**Aim of the task:** Please reproduce every line of text in the entries below word for word, omitting the pictures.

**Task data:**
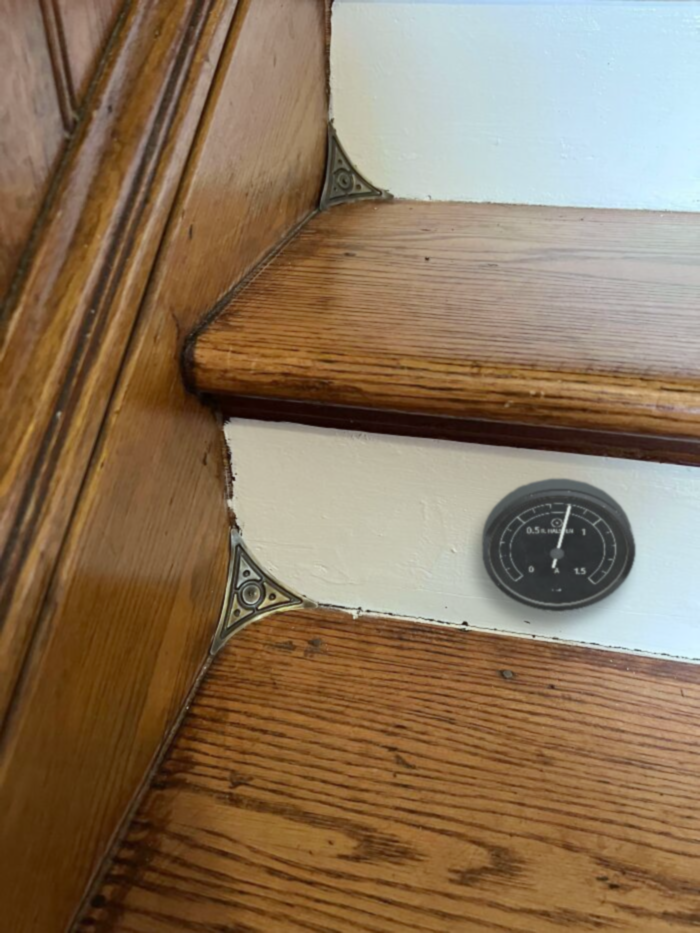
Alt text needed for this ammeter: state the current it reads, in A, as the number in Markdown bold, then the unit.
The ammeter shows **0.8** A
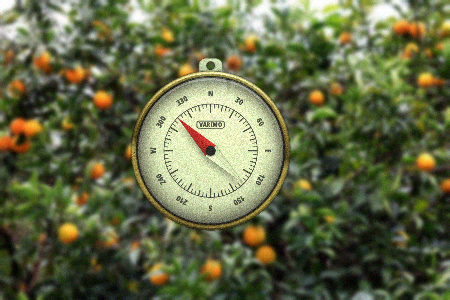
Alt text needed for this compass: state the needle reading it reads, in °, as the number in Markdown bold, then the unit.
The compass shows **315** °
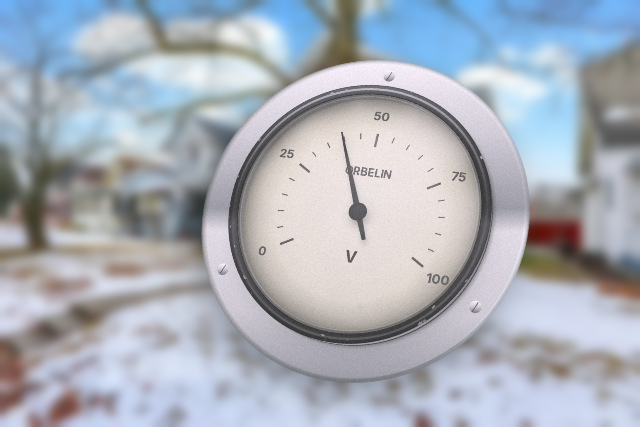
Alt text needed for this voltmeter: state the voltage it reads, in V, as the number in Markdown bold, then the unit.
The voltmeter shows **40** V
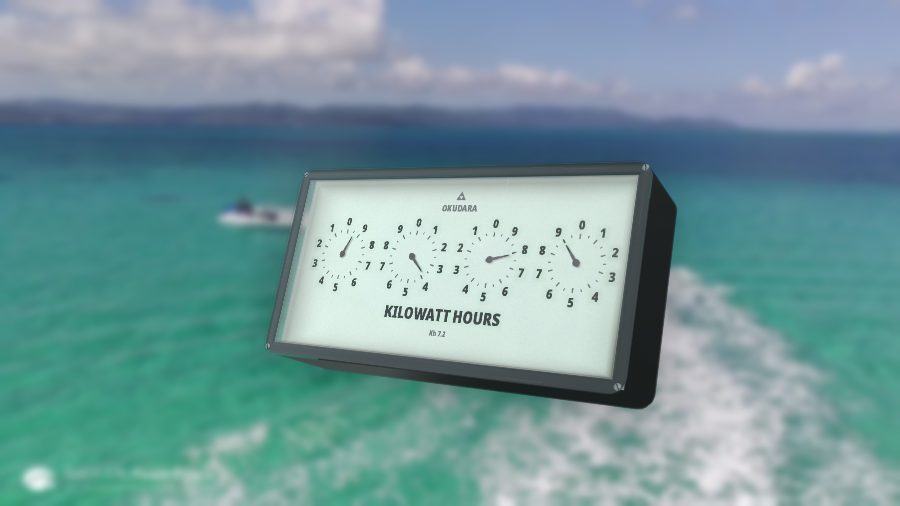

**Written response:**
Alt text needed for this ammeter: state the current it reads, in A, as the number in Markdown bold, then the unit.
The ammeter shows **0.8** A
Alt text needed for this compass: state the needle reading it reads, in °, as the number in Markdown bold, then the unit.
The compass shows **315** °
Alt text needed for this voltmeter: state the voltage it reads, in V, as the number in Markdown bold, then the unit.
The voltmeter shows **40** V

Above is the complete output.